We moeten ons ervan bewust van zijn dat boeren niet alleen aan hoge eisen op het gebied van brandveiligheid moeten voldoen, maar ook als het gaat om bijvoorbeeld milieu en duurzaamheid. Zo waren luchtwassers bijvoorbeeld nodig om de ammoniakuitstoot te verlagen, maar zorgen deze bij brand juist voor een snelle verspreiding van het vuur. Dat is niet eenvoudig, en nieuwe systemen kosten geld. Ondanks de forse kosten die daarbij komen kijken, zijn Nederlandse boeren hard aan de slag met verduurzaming. Terwijl het voor hen steeds moeilijker wordt om een eerlijke boterham te verdienen. En zonder een fatsoenlijk inkomen, is het onmogelijk te investeren. Daar heeft de overheid naar mijn mening ook een verantwoordelijkheid. Daarom heb ik de minister gevraagd in kaart te brengen welke detectiesystemen in stallen mogelijk zijn, en hoeveel dat kost. Wat mij betreft verdienen boeren daarbij een financiële steun in de rug. Zodat we krijgen wat iedereen wil: brandveilige en duurzamere bedrijven.

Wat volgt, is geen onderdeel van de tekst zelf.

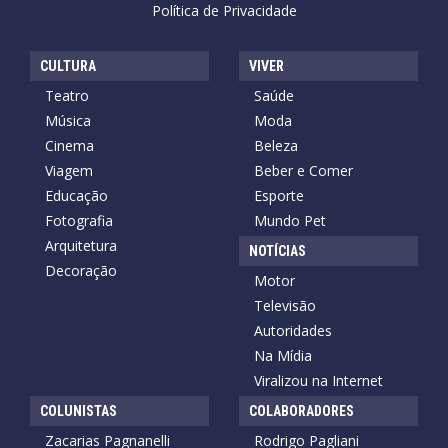
Política de Privacidade
CULTURA
VIVER
Teatro
Saúde
Música
Moda
Cinema
Beleza
Viagem
Beber e Comer
Educação
Esporte
Fotografia
Mundo Pet
Arquitetura
NOTÍCIAS
Decoração
Motor
Televisão
Autoridades
Na Mídia
Viralizou na Internet
COLUNISTAS
COLABORADORES
Zacarias Pagnanelli
Rodrigo Pagliani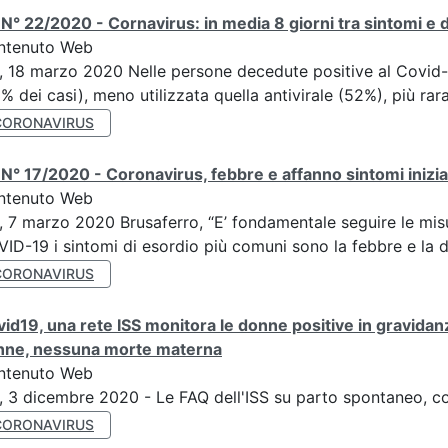
N° 22/2020 - Cornavirus: in media 8 giorni tra sintomi e de
ntenuto Web
, 18 marzo 2020 Nelle persone decedute positive al Covid-19 
% dei casi), meno utilizzata quella antivirale (52%), più rara
CORONAVIRUS
N° 17/2020 - Coronavirus, febbre e affanno sintomi inizial
ntenuto Web
, 7 marzo 2020 Brusaferro, “E’ fondamentale seguire le misu
ID-19 i sintomi di esordio più comuni sono la febbre e la d
CORONAVIRUS
id19, una rete ISS monitora le donne positive in gravidanz
nne, nessuna morte materna
ntenuto Web
, 3 dicembre 2020 - Le FAQ dell'ISS su parto spontaneo, 
CORONAVIRUS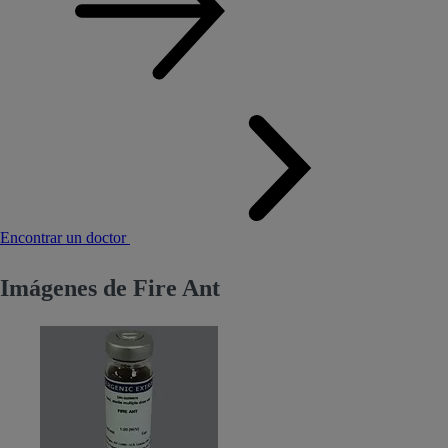
Encontrar un doctor
Imágenes de Fire Ant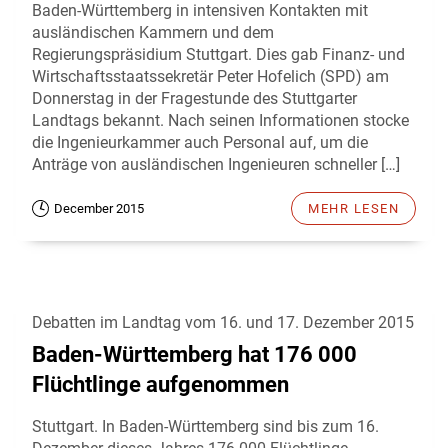
Baden-Württemberg in intensiven Kontakten mit
ausländischen Kammern und dem
Regierungspräsidium Stuttgart. Dies gab Finanz- und
Wirtschaftsstaatssekretär Peter Hofelich (SPD) am
Donnerstag in der Fragestunde des Stuttgarter
Landtags bekannt. Nach seinen Informationen stocke
die Ingenieurkammer auch Personal auf, um die
Anträge von ausländischen Ingenieuren schneller […]
December 2015
MEHR LESEN
Debatten im Landtag vom 16. und 17. Dezember 2015
Baden-Württemberg hat 176 000
Flüchtlinge aufgenommen
Stuttgart. In Baden-Württemberg sind bis zum 16.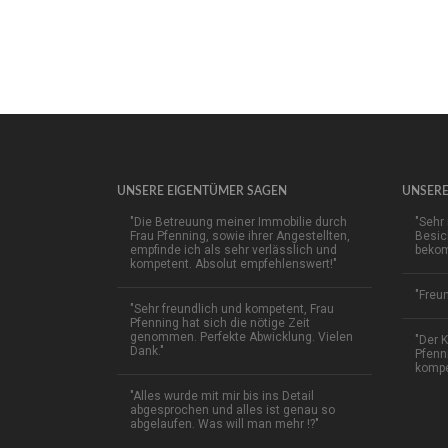
UNSERE EIGENTÜMER SAGEN
UNSERE
"Die Betreuung meiner Immobilie durch
"Sehr 
Frau Pfenning, sowie ihrer Angestellten,
Besic
empfinde ich als sehr verlässlich und
bekom
kompetent. Absolut empfehlenswert!"
"Freu
"Sehr freundlich und kompetent, Frau
Pfenning hat sich die nötige Zeit
genommen. Perfekte Abwicklung. Vielen
"Der 
Dank."
Pfenn
kompe
"Alles wurde mit mir bis ins Detail
abgesprochen und alles ist genau so
abgelaufen. Was will man mehr !?"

Terwijl onze agrarische sector wereldwijd tot de kopgroep behoren als het gaat om voedselveiligheid, milieu en dierenwelzijn, is er steeds vaker sprake van negatieve beeldvorming. Niet in de laatste plaats door acties van dierenrechten- en klimaatactivisten, die de waarheid geweld aandoen. Maar ik zie het als mijn taak als volksvertegenwoordiger, om ervoor te zorgen de overheid naast onze boeren staat. Zodat we gezond voedsel van eigen bodem, onze voorbeeldfunctie en toekomstige bedrijfsopvolgers niet verliezen. Geen boeren, geen eten.